Ok solo a locali con spazi esterni

Gestori delle discoteche sul piede di guerra: la decisione, deliberata dal ministro della Salute, di chiudere le sale da ballo a tempo “indeterminato” ha portato molti responsabili del settore a rivolgersi all’associazione Giustitalia e ad impugnare, davanti ai giudici amministrativi dei tribunali competenti, il Decreto ministeriale che «sembra aver dimenticato completamente questo comparto che conta 2.500 imprese, 50mila dipendenti e lo scorso anno ha registrato un fatturato complessivo di circa 5 miliardi di euro», scrivono i responsabili dell’associazione. In poche ore sono già numerose le adesioni. «Dalla Lombardia ne abbiamo già raccolte una ventina, alcune anche da Como – spiega uno dei responsabili, Luigi De Rossi – Contiamo di recuperarne il maggior numero possibile nel minor tempo per puntare a salvare parte della stagione».

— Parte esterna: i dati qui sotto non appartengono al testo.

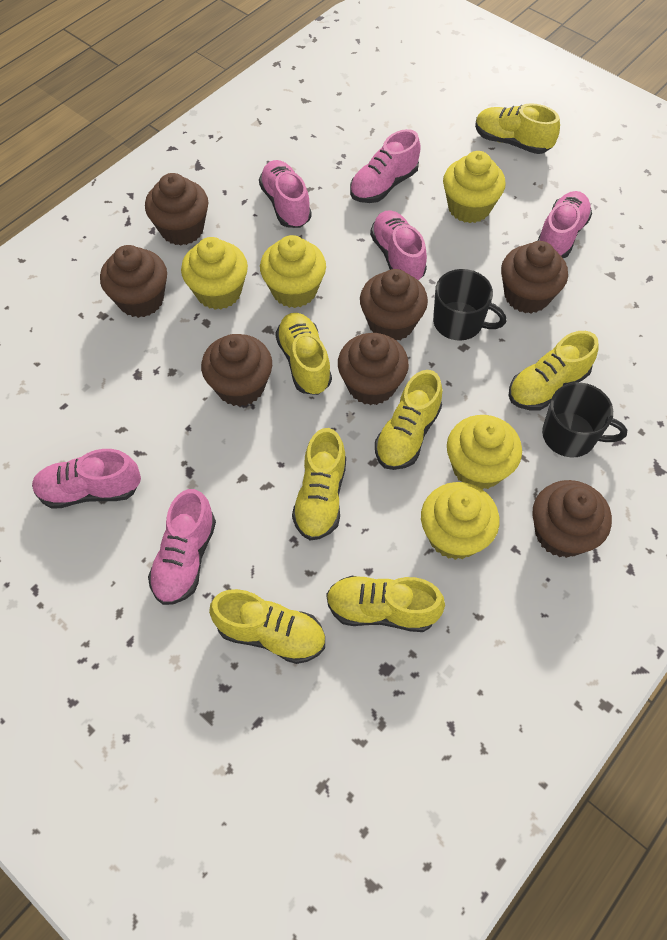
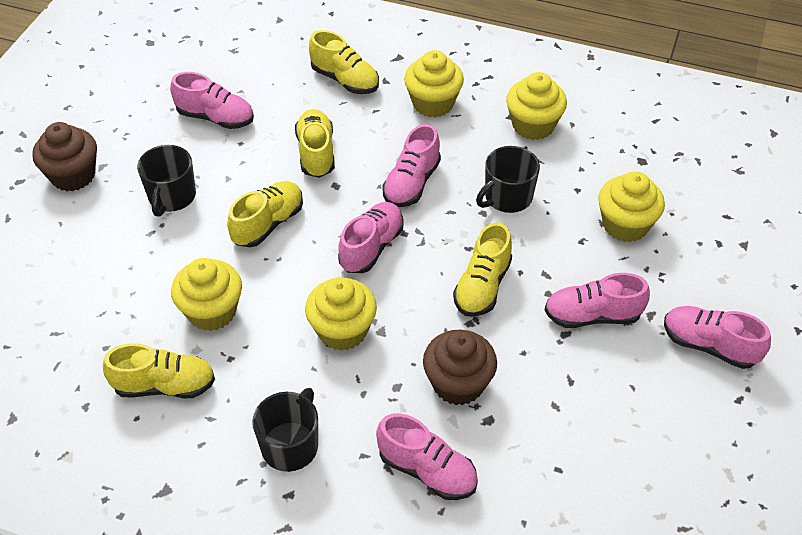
black mug: 2 -> 3
brown cupcake: 7 -> 2
yellow shoe: 7 -> 5

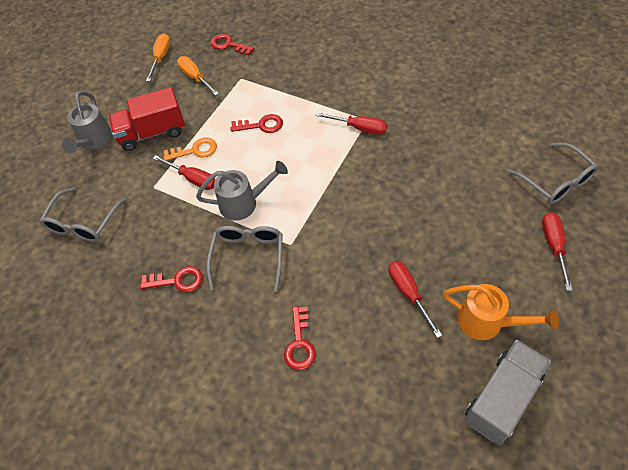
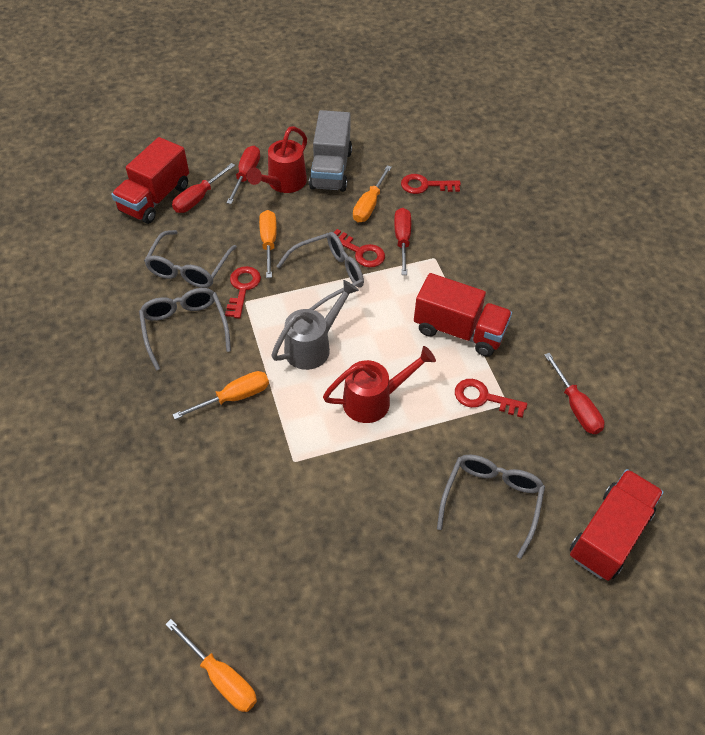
grey glasses: 3 -> 4
grey watering can: 2 -> 1
orange key: 1 -> 0
orange screwdriver: 2 -> 4
orange watering can: 1 -> 0
red truck: 1 -> 3
red watering can: 0 -> 2

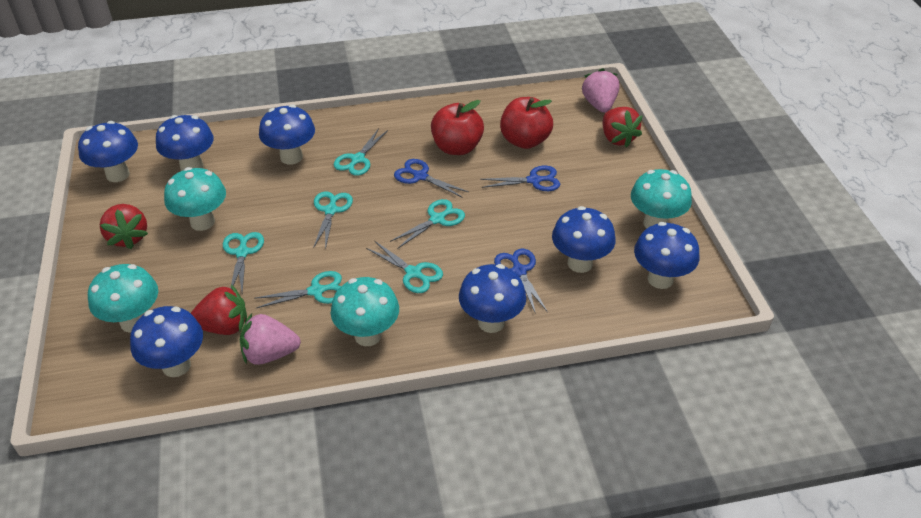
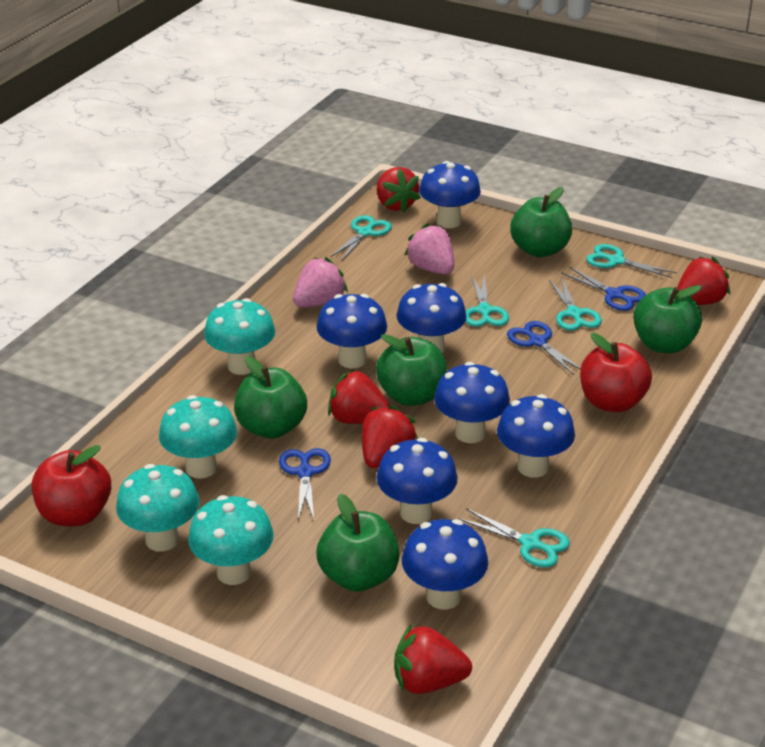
green apple: 0 -> 5
red strawberry: 3 -> 5
turquoise scissors: 6 -> 5

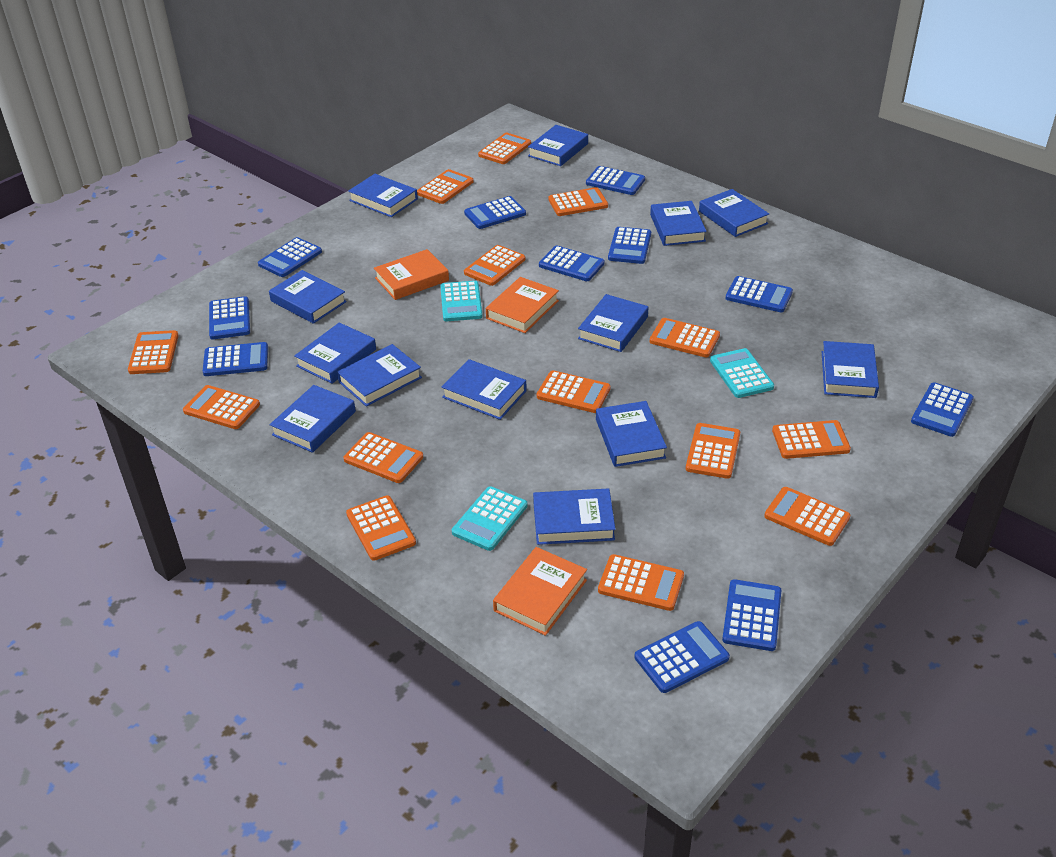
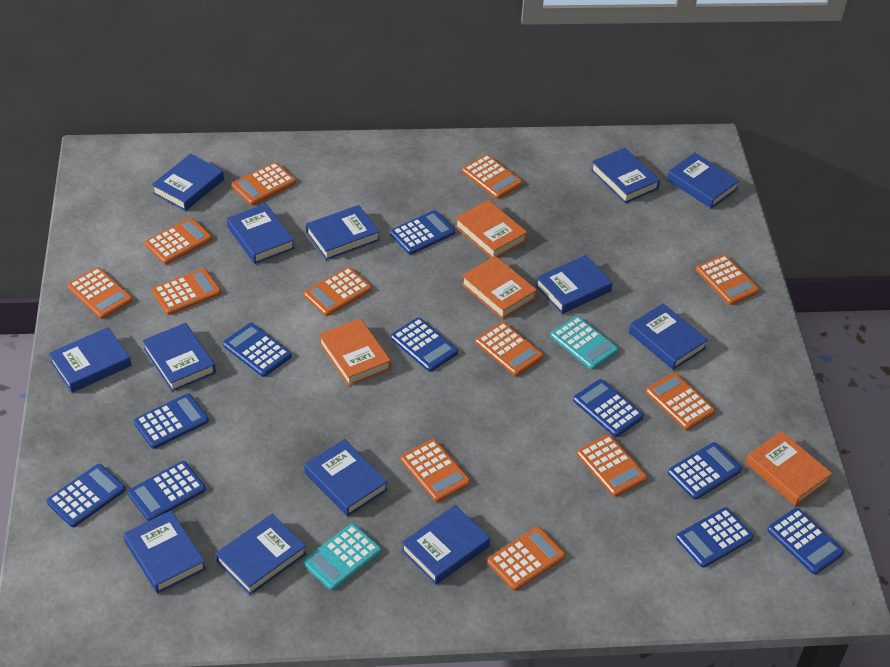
blue calculator: 11 -> 10
orange book: 3 -> 4
orange calculator: 14 -> 12
turquoise calculator: 3 -> 2

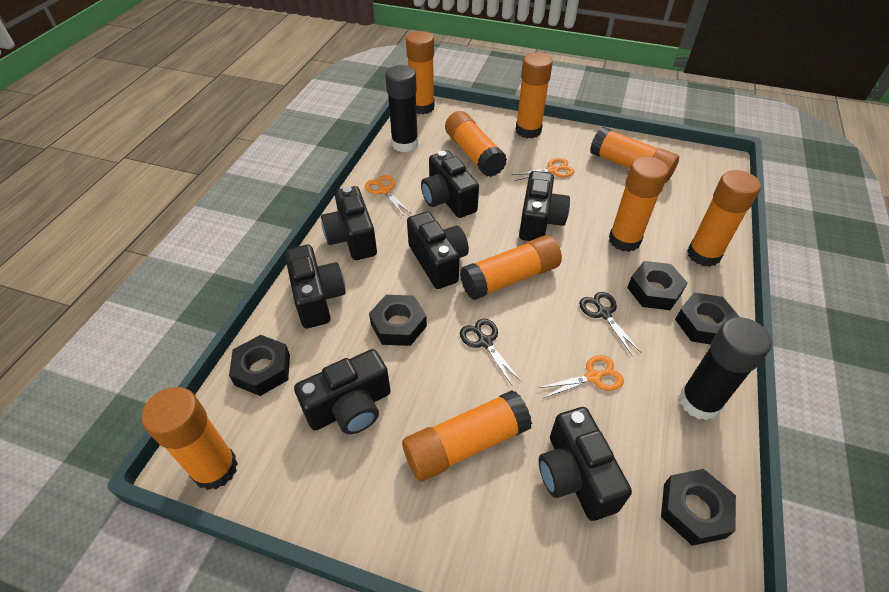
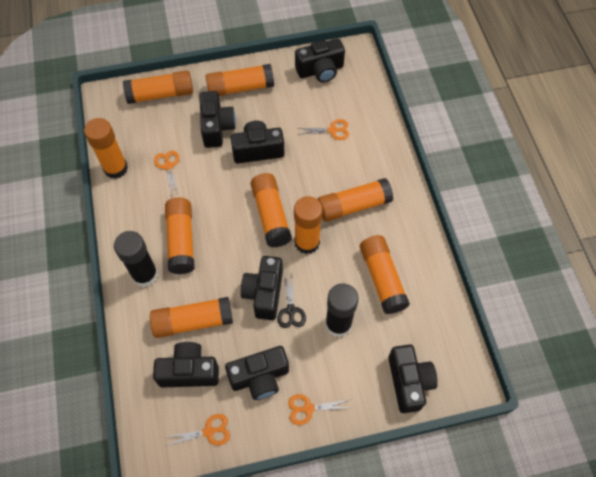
black nut: 5 -> 0
black scissors: 2 -> 1
orange scissors: 3 -> 4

Intanto l’allarme è scattato. «I gestori sono consapevoli che questo momento storico è particolare, ma prima o poi la vita riprenderà. E allora la gente si renderà conto che un terzo dei locali avrà chiuso forse per sempre, perché non ci sono aiuti dallo Stato – si legge nella nota dell’associazione – Chi esercita queste attività da mesi non ha entrate, a parte una piccolissima parentesi di luglio, e deve (comunque) pagare gli affitti, i dipendenti, e ci sono famiglie che vivono su queste attività. E ci sono anche decine di migliaia di lavoratori stagionali che vivono di stipendi mensili ora azzerati: camerieri, dj, musicisti, addetti alla sicurezza, barman, personale dei locali, ballerini, imprese di spettacolo». Tramite più ricorsi ai Tribunali amministrativi regionali, patrocinati dagli avvocati dell’associazione Giustitalia, «gli esercenti del settore chiedono alla magistratura amministrativa l’annullamento dell’ordinanza nella parte in cui impone la chiusura delle discoteche e dei locali da ballo all’aperto. Nulla da dire invece, ovviamente con tutte le dovute precauzioni sanitarie, per l’obbligo di indossare la mascherina anche mentre si balla dalle ore 18 alle ore 6. Oltretutto, e non è cosa da poco, prevedere una riapertura molto lontana nel tempo e la conseguente privazione di luoghi che possono essere messi in sicurezza e controllati potrebbe comportare il rischio concreto di “aggregazioni selvagge ed abusive” (soprattutto da parte dei ragazzi) in luoghi privati improvvisati».